Math Insight

Another differential equation: projectile motion


Here we encounter the fundamental idea that if $s=s(t)$ is position, then $\dot{s}$ is velocity, and $\ddot{s}$ is acceleration. This idea occurs in all basic physical science and engineering.

In particular, for a projectile near the earth's surface travelling straight up and down, ignoring air resistance, acted upon by no other forces but gravity, we have $$\hbox{ acceleration due to gravity }= -32 \hbox{ feet/sec }^2.$$ Thus, letting $s(t)$ be position at time $t$, we have $$\ddot{s}(t)=-32.$$ We take this (approximate) physical fact as our starting point.

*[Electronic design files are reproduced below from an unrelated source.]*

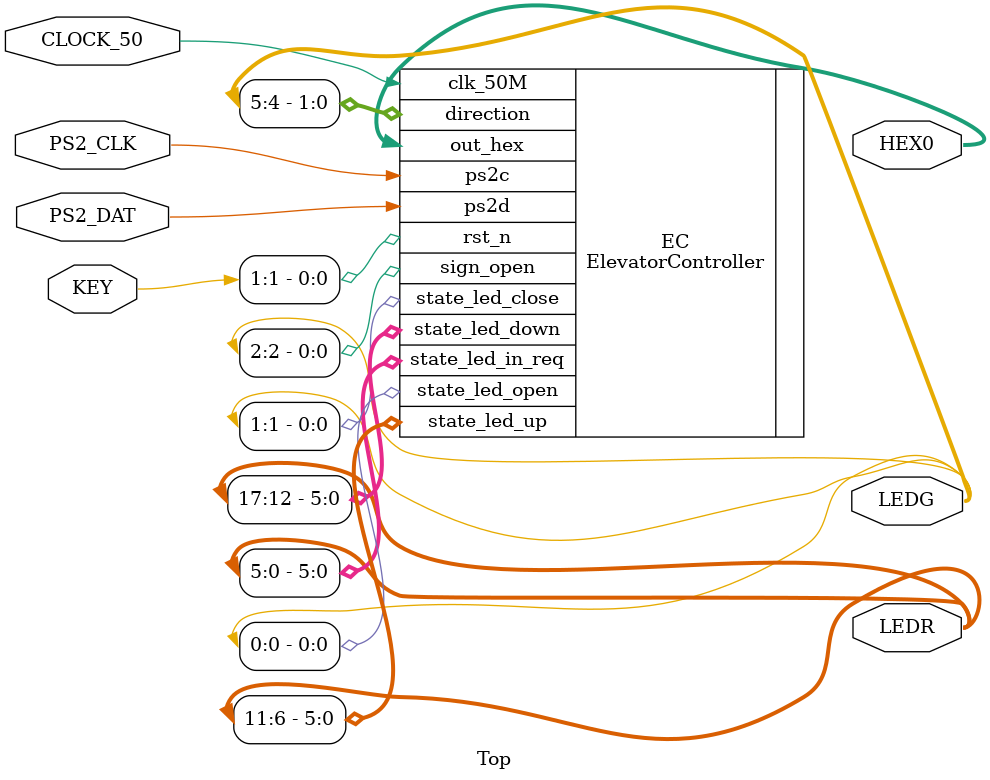
<source format=v>
module Top(
	input PS2_DAT, PS2_CLK,
	input CLOCK_50, 
	input [3:0] KEY,
	output  [6:0] HEX0,
	output [17:0] LEDR,
	output [7:0] LEDG
);
	ElevatorController EC(
	.out_hex(HEX0),
	.state_led_in_req(LEDR [5:0]), 
	.state_led_up(LEDR [11:6]), 
	.state_led_down(LEDR [17:12]),
	.state_led_open(LEDG[0]),
	.state_led_close(LEDG[1]),
	.direction(LEDG[5:4]),
	.sign_open(LEDG[2]),
	.clk_50M(CLOCK_50), 
	.rst_n(KEY[1]),
	.ps2d(PS2_DAT),
	.ps2c(PS2_CLK)
	);
endmodule
</source>
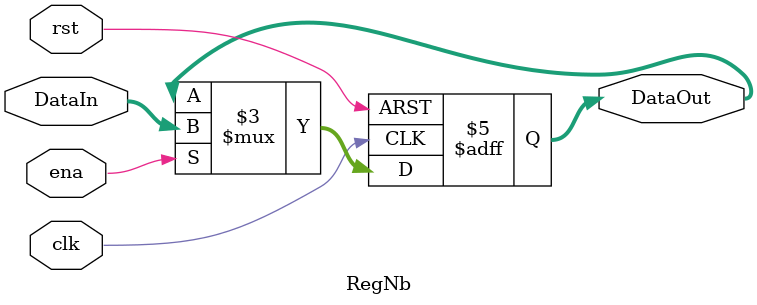
<source format=v>
`timescale 1ns / 1ps


module RegNb(clk,rst,ena,DataIn,DataOut);
parameter n = 8;

input clk, rst, ena;
input [n-1:0] DataIn;
output reg [n-1:0] DataOut;


always @(posedge clk, posedge rst)
	begin
		if (rst)
			DataOut = 0;
		else if (ena)
			DataOut = DataIn;
		else
			DataOut = DataOut;
	end
endmodule

</source>
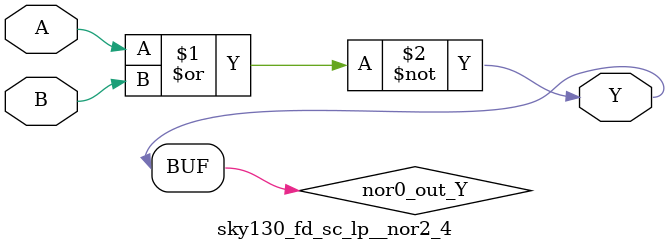
<source format=v>
/*
 * Copyright 2020 The SkyWater PDK Authors
 *
 * Licensed under the Apache License, Version 2.0 (the "License");
 * you may not use this file except in compliance with the License.
 * You may obtain a copy of the License at
 *
 *     https://www.apache.org/licenses/LICENSE-2.0
 *
 * Unless required by applicable law or agreed to in writing, software
 * distributed under the License is distributed on an "AS IS" BASIS,
 * WITHOUT WARRANTIES OR CONDITIONS OF ANY KIND, either express or implied.
 * See the License for the specific language governing permissions and
 * limitations under the License.
 *
 * SPDX-License-Identifier: Apache-2.0
*/


`ifndef SKY130_FD_SC_LP__NOR2_4_FUNCTIONAL_V
`define SKY130_FD_SC_LP__NOR2_4_FUNCTIONAL_V

/**
 * nor2: 2-input NOR.
 *
 * Verilog simulation functional model.
 */

`timescale 1ns / 1ps
`default_nettype none

`celldefine
module sky130_fd_sc_lp__nor2_4 (
    Y,
    A,
    B
);

    // Module ports
    output Y;
    input  A;
    input  B;

    // Local signals
    wire nor0_out_Y;

    //  Name  Output      Other arguments
    nor nor0 (nor0_out_Y, A, B           );
    buf buf0 (Y         , nor0_out_Y     );

endmodule
`endcelldefine

`default_nettype wire
`endif  // SKY130_FD_SC_LP__NOR2_4_FUNCTIONAL_V

</source>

From $\ddot{s}=-32$ we integrate (or anti-differentiate) once to undo one of the derivatives, getting back to velocity: $$v(t)=\dot{s}=\dot{s}(t)=-32t+v_o$$ where we are calling the constant of integration ‘$v_o$’. (No matter which constant $v_o$ we might take, the derivative of $-32t+v_o$ with respect to $t$ is $-32$.)

Specifically, when $t=0$, we have $$v(0)=v_o$$ Thus, the constant of integration $v_o$ is initial velocity. And we have this formula for the velocity at any time in terms of initial velocity.

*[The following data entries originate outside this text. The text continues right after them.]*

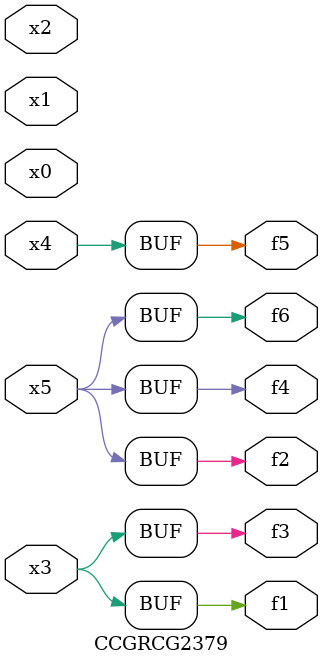
<source format=v>
module CCGRCG2379(
	input x0, x1, x2, x3, x4, x5,
	output f1, f2, f3, f4, f5, f6
);
	assign f1 = x3;
	assign f2 = x5;
	assign f3 = x3;
	assign f4 = x5;
	assign f5 = x4;
	assign f6 = x5;
endmodule

</source>
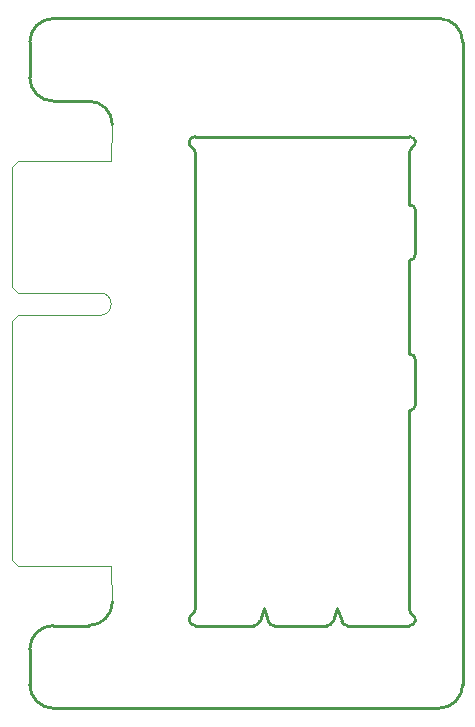
<source format=gbr>
%TF.GenerationSoftware,KiCad,Pcbnew,7.0.9*%
%TF.CreationDate,2024-04-13T12:05:23+02:00*%
%TF.ProjectId,MotorDriverCarrier-rounded,4d6f746f-7244-4726-9976-657243617272,rev?*%
%TF.SameCoordinates,Original*%
%TF.FileFunction,Profile,NP*%
%FSLAX46Y46*%
G04 Gerber Fmt 4.6, Leading zero omitted, Abs format (unit mm)*
G04 Created by KiCad (PCBNEW 7.0.9) date 2024-04-13 12:05:23*
%MOMM*%
%LPD*%
G01*
G04 APERTURE LIST*
%TA.AperFunction,Profile*%
%ADD10C,0.250000*%
%TD*%
%TA.AperFunction,Profile*%
%ADD11C,0.100000*%
%TD*%
G04 APERTURE END LIST*
D10*
X140700000Y-103200000D02*
G75*
G03*
X140950000Y-102266987I0J500000D01*
G01*
X140950014Y-62733037D02*
G75*
G03*
X140700000Y-63166025I249886J-432963D01*
G01*
D11*
X115550000Y-101200000D02*
X115440000Y-98137000D01*
D10*
X141205500Y-68060000D02*
G75*
G03*
X140705500Y-67560000I-500000J0D01*
G01*
X113550000Y-103200000D02*
X110550000Y-103200000D01*
X140705500Y-85000000D02*
G75*
G03*
X141205500Y-84500000I0J500000D01*
G01*
X140699986Y-101833975D02*
G75*
G03*
X140950000Y-102266987I500114J75D01*
G01*
X122550014Y-63166025D02*
G75*
G03*
X122300000Y-62733013I-500114J-75D01*
G01*
X140700000Y-80200000D02*
X140700000Y-72280000D01*
X145200000Y-53800000D02*
G75*
G03*
X143200000Y-51800000I-2000000J0D01*
G01*
X141205500Y-80700000D02*
G75*
G03*
X140705500Y-80200000I-500000J0D01*
G01*
X122550000Y-103200000D02*
X127533047Y-103200000D01*
X141205500Y-68060000D02*
X141205500Y-71780000D01*
X115550000Y-60800000D02*
G75*
G03*
X113550000Y-58800000I-2000000J0D01*
G01*
X140700000Y-67560000D02*
X140705500Y-67560000D01*
X122550000Y-61800000D02*
G75*
G03*
X122300000Y-62733013I0J-500000D01*
G01*
X122550000Y-61800000D02*
X140700000Y-61800000D01*
X134945044Y-102851812D02*
X134578000Y-101700000D01*
X140705500Y-80200000D02*
X140700000Y-80200000D01*
X122550000Y-101833975D02*
X122550000Y-63166025D01*
X122299986Y-102266963D02*
G75*
G03*
X122550000Y-101833975I-249886J432963D01*
G01*
X110550000Y-51800000D02*
G75*
G03*
X108550000Y-53800000I0J-2000000D01*
G01*
X122300000Y-102266987D02*
G75*
G03*
X122550000Y-103200000I250000J-433013D01*
G01*
X140950000Y-62733013D02*
G75*
G03*
X140700000Y-61800000I-250000J433013D01*
G01*
X143200000Y-51800000D02*
X110550000Y-51800000D01*
X108550000Y-108200000D02*
X108550000Y-105200000D01*
X113550000Y-58800000D02*
X110550000Y-58800000D01*
X140700000Y-85000000D02*
X140705500Y-85000000D01*
X134945074Y-102851802D02*
G75*
G03*
X135421440Y-103200000I476326J151702D01*
G01*
X140705500Y-72280000D02*
G75*
G03*
X141205500Y-71780000I0J500000D01*
G01*
X143200000Y-110200000D02*
G75*
G03*
X145200000Y-108200000I0J2000000D01*
G01*
X129209953Y-103200000D02*
X133734560Y-103200000D01*
X140700000Y-101833975D02*
X140700000Y-85000000D01*
X134578000Y-101700000D02*
X134210956Y-102851812D01*
X108550000Y-108200000D02*
G75*
G03*
X110550000Y-110200000I2000000J0D01*
G01*
X113550000Y-103200000D02*
G75*
G03*
X115550000Y-101200000I0J2000000D01*
G01*
X143200000Y-110200000D02*
X110550000Y-110200000D01*
X145200000Y-53800000D02*
X145200000Y-108200000D01*
X140700000Y-67560000D02*
X140700000Y-63166025D01*
X128732963Y-102849934D02*
X128371500Y-101700000D01*
X128371500Y-101700000D02*
X128010037Y-102849934D01*
X128732939Y-102849942D02*
G75*
G03*
X129209953Y-103200000I477061J150042D01*
G01*
X135421440Y-103200000D02*
X140700000Y-103200000D01*
X140705500Y-72280000D02*
X140700000Y-72280000D01*
X127533047Y-103200019D02*
G75*
G03*
X128010037Y-102849934I53J499919D01*
G01*
X108550000Y-53800000D02*
X108550000Y-56800000D01*
X110550000Y-103200000D02*
G75*
G03*
X108550000Y-105200000I0J-2000000D01*
G01*
D11*
X115440000Y-63837000D02*
X115550000Y-60800000D01*
D10*
X108550000Y-56800000D02*
G75*
G03*
X110550000Y-58800000I2000000J0D01*
G01*
X133734560Y-103199987D02*
G75*
G03*
X134210955Y-102851812I-60J500087D01*
G01*
X141205500Y-84500000D02*
X141205500Y-80700000D01*
D11*
%TO.C,J15*%
X115440000Y-63837000D02*
X107540000Y-63837000D01*
X107540000Y-63837000D02*
X107040000Y-64337000D01*
X107040000Y-64337000D02*
X107040000Y-74537000D01*
X114490000Y-75037000D02*
X107540000Y-75037000D01*
X107540000Y-75037000D02*
X107040000Y-74537000D01*
X114490000Y-76937000D02*
X107540000Y-76937000D01*
X107540000Y-76937000D02*
X107040000Y-77437000D01*
X107040000Y-77437000D02*
X107040000Y-97637000D01*
X115440000Y-98137000D02*
X107540000Y-98137000D01*
X107540000Y-98137000D02*
X107040000Y-97637000D01*
X114490000Y-76937000D02*
G75*
G03*
X114490000Y-75037000I0J950000D01*
G01*
%TD*%
M02*

</source>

We integrate once more to undo the last derivative, getting back to the position function itself: $$s=s(t)=-16t^2+v_ot+s_o$$ where we are calling the constant of integration ‘$s_o$’. Specifically, when $t=0$, we have $$s(0)=s_o$$ so $s_o$ is initial position. Thus, we have a formula for position at any time in terms of initial position and initial velocity.

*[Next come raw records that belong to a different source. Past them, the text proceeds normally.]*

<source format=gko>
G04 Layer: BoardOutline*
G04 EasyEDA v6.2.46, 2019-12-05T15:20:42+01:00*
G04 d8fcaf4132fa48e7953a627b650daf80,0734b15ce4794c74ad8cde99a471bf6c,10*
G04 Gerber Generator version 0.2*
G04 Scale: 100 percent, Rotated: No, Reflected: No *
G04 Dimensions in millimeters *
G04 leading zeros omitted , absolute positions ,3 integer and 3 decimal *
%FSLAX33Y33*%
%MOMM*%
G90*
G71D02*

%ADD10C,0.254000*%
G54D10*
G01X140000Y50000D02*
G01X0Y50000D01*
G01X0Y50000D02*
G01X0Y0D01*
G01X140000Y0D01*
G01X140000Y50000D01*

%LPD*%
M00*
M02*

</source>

Of course, in many problems the data we are given is not just the initial position and initial velocity, but something else, so we have to determine these constants indirectly.


  1. You drop a rock down a deep well, and it takes $10$ seconds to hit the bottom. How deep is it?
  2. You drop a rock down a well, and the rock is going $32$ feet per second when it hits bottom. How deep is the well?
  3. If I throw a ball straight up and it takes $12$ seconds for it to go up and come down, how high did it go?